Ação do ministro da Justiça no inquérito das “fake news” é um erro em sucessão de equívocos

André Mendonça em sua posse como ministro da Justiça. Foto: Isac Nóbrega/PR

O chamado inquérito das “fake news”, que em 27 de maio levou ao cumprimento de 29 mandados de busca e apreensão pela Polícia Federal contra aliados do governo Bolsonaro, já é em si questionável. A atuação do ministro da Justiça no processo é mais um elemento nessa sucessão de erros.

Instaurado em março de 2019 por decisão única do presidente do Supremo Tribunal Federal (STF) Dias Toffoli em uma interpretação controversa do regimento interno, o Inquérito 4781 já chegou a resultar em censura a reportagens (revertida diante da repercussão negativa). A relatoria por Alexandre de Moraes foi determinada de maneira discricionária. O processo se mantém em andamento mesmo após a então procuradora-geral da República Raquel Dodge declarar seu arquivamento em abril de 2019, devido à ausência do Ministério Público como promotor da investigação. Abrangente em seu objeto, é mantido em absoluto sigilo.

Na madrugada desta quinta-feira (28 de maio), o ministro da Justiça André Mendonça pediu ao STF o trancamento do processo em relação ao ministro da Educação. Abraham Weintraub foi convocado para depor à Polícia Federal sobre a declaração em que defendeu a prisão de ministros da Corte durante a reunião ministerial de 22 de abril divulgada na semana passada (“Eu, por mim, botava esses vagabundos todos na cadeia. Começando no STF”).

Ao fazê-lo, Mendonça age como se ainda ocupasse o cargo de Advogado-Geral da União (AGU), que deixou há um mês. É a AGU que tem como função representar e defender os interesses da União em questões jurídicas, conforme pontua o Art. 131 da Constituição Federal.

O Ministério da Justiça que ele chefia tem como uma de suas funções a “defesa da ordem jurídica, dos direitos políticos e das garantias constitucionais”, mas não há precedentes para sua atuação enquanto representante legal de outro ministro. A Lei 13.844/2019, que define as competências da pasta, não menciona entre as funções do ministro a atuação diante de tribunais superiores em defesa de membros do governo.

Mesmo a entrada da AGU nesta situação seria discutível. Não parece ser de interesse da União fazer a defesa de um ministro acionado judicialmente por emitir uma manifestação anti-democrática. Weintraub já conta com seu próprio apoio jurídico em processos referentes à honra, como é o caso – são, inclusive, servidores do Ministério da Educação. Outro desvio ético, a propósito.

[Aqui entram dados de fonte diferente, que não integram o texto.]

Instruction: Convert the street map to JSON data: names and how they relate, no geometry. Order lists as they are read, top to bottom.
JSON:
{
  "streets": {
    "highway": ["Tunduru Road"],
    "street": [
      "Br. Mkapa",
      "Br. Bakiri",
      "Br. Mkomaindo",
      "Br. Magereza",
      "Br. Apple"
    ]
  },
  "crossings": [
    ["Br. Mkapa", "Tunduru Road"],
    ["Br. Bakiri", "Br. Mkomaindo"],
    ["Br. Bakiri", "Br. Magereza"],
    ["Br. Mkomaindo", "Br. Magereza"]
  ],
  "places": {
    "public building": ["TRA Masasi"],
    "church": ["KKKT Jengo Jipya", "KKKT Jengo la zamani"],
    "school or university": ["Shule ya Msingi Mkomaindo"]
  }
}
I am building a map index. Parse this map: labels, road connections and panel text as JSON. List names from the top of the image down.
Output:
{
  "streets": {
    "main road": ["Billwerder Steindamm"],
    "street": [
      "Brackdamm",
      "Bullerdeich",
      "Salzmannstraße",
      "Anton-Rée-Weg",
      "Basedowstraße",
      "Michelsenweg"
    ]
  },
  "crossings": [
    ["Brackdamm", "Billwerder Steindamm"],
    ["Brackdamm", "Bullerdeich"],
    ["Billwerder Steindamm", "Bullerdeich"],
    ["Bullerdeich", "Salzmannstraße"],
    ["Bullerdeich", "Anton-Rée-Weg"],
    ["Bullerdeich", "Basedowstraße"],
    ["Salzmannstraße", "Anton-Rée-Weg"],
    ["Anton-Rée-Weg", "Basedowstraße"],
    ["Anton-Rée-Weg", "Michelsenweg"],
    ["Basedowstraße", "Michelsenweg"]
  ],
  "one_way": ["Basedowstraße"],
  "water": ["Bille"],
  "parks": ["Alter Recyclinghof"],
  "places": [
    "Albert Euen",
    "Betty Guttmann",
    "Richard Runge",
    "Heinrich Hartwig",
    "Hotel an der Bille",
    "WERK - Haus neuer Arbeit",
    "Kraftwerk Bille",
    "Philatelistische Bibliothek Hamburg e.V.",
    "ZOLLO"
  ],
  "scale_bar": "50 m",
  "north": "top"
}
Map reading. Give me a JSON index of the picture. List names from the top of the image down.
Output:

Além disso, o pedido de habeas corpus feito por Mendonça inclui os demais investigados no processo, nenhum deles ligado à União: empresários, comunicadores, parlamentares, ativistas, membros de partido. Mais do que impróprio, pode ser enquadrado como advocacia administrativa. É o uso do cargo público e das estruturas do Estado para atender interesses particulares. Algo que as falas dos presentes à mesma reunião ministerial que está no centro da convocação de Weintraub já sugeriam que o governo estaria disposto a fazer.

Um processo iniciado com graves vícios; uma tentativa de intervenção indevida. E assim, de erro em erro, o princípio da legalidade no Brasil se enfraquece, levando com ele a democracia.

Transparência Brasil, 29 de maio de 2020.